May 6, 2024

How the EU wants to harness finance to create a ‘climate-neutral’ continent by 2050 | CBC News

Europe plans to funnel hundreds of billions of euros into sustainable investments each year through EU banks and markets to create the first “climate-neutral continent” by 2050.

The EU’s sustainable finance framework published on Tuesday sets out detailed milestones and measures for the financial sector, companies and households to reach the bloc’s climate goal.

“As the scale of investment required is well beyond the capacity of the public sector, the main objective of the sustainable finance framework is to channel private financial flows into relevant economic activities,” the EU’s executive European Commission said.

It builds on an EU initiative in 2018 that set the stage for the bloc’s “taxonomy” or classification of truly green investments, and mandatory climate-related disclosures by companies.

As reported by Reuters last month, EU states will be asked to assess by June 2023 how their financial markets contribute to reaching the bloc’s climate goals of eliminating its net emissions by halfway through the century, covering asset managers, pension funds, banks and insurers.

EU authorities and the European Central Bank will then calibrate the right pace for the transition by setting intermediate targets for the financial sector.

The EU executive said it will also propose changes to bank rules so that environmental, social and governance (ESG) factors are core to managing risks on their books.

The bloc’s banking watchdog will bring forward to 2023 its ongoing assessment of capital charges for exposures to environmental and social activities. Insurance capital rules may also be similarly amended.
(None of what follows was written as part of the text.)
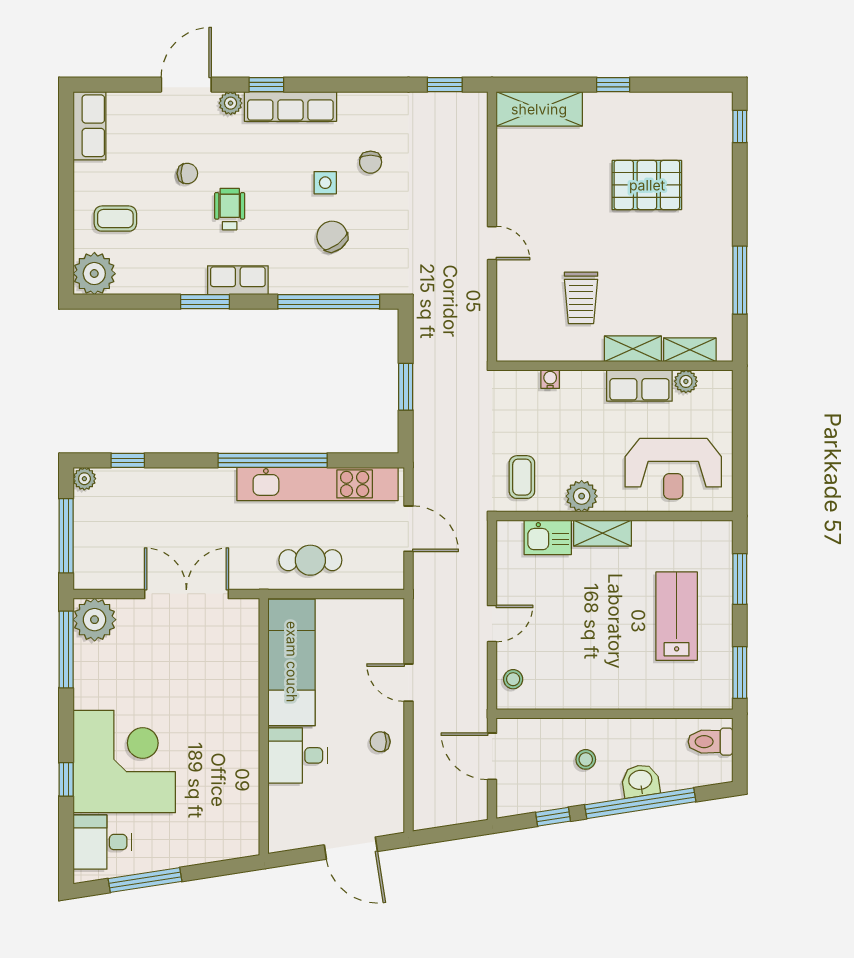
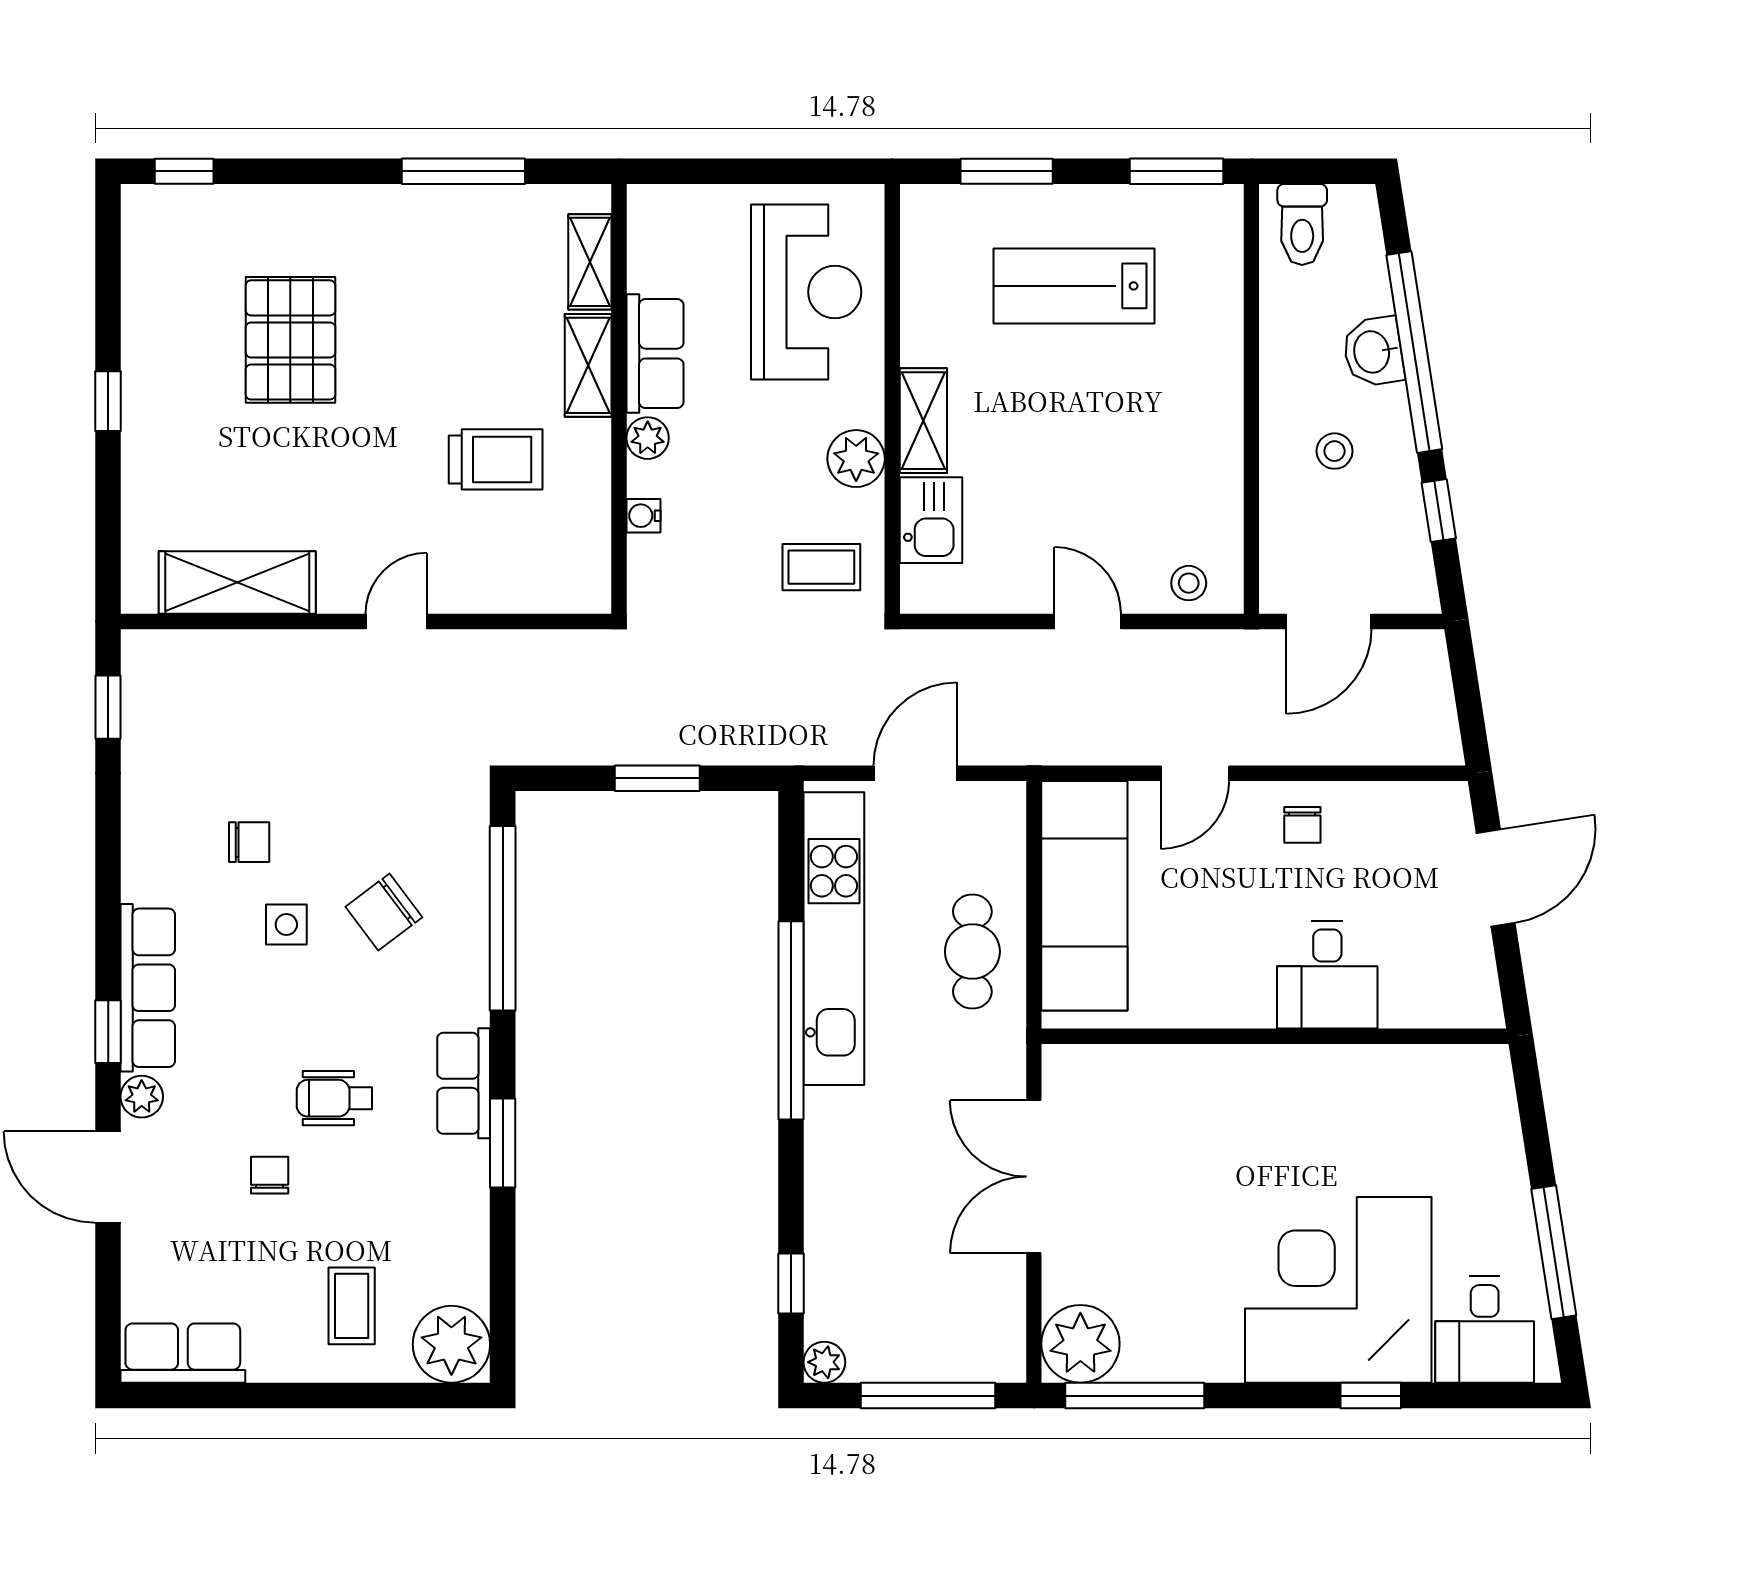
shelving: (539, 109) -> (237, 583), moved, turned 90
plant: (686, 381) -> (648, 438), moved
exam couch: (292, 662) -> (1084, 896), moved, turned 90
“The Commission’s plan to integrate sustainability aspects into prudential regulation are a very risky endeavor … We could undo a lot of the progress made since the last financial crisis,” Markus Ferber, a senior member of the European Parliament, said of the assessment.

Macroprudential tools, which typically involve sector-wide capital requirements, may also be needed to combat threats to financial stability from climate change.

The Club of Rome, a think tank which advised the EU on its taxonomy, said the strategy focuses too much on initiatives to consider further, rather than addressing the scale and urgency of the climate emergency.

Greenwashing crackdown

Some say ESG corporate ratings need to be more transparent to crackdown on companies that overstate their green credentials to attract investors. (Alex Kraus/Bloomberg)

“The Commission will consider and assess further measures to enable all relevant financial market participants and advisers to consider positive and negative sustainability impacts of their investment decisions, and of the products they advise on a systematic basis,” it said.

The EU executive published proposals for voluntary standards for “green” bonds that finance sustainable investments.

The Commission confirmed it will publish taxonomy rules later this year for agriculture, certain industries and possibly nuclear energy. It will also consider new legislation to support energy sources that could help cut emissions, including gas power plants, it said.

EU countries are split over whether gas deserves a green label. Some states say it should be supported to help countries quit more polluting coal, while others say labelling a fossil fuel as “green” is not credible.

Brussels said it will consider action to improve comparability and transparency in the ESG corporate rating. Regulators have said the ratings are too opaque and could be contributing to “greenwashing” or companies overstating their green credentials to attract investors.

The strategy seeks to empower individuals and the bloc’s 23 million small companies by defining green loans and mortgages by 2022. New accounting rules may also be needed to “recognize and report” climate and environmental risks in financial statements, it said. 

European consumer body BEUC said it welcomed the plans to help increase the take-up of green mortgages and to improve ESG ratings to counter greenwashing.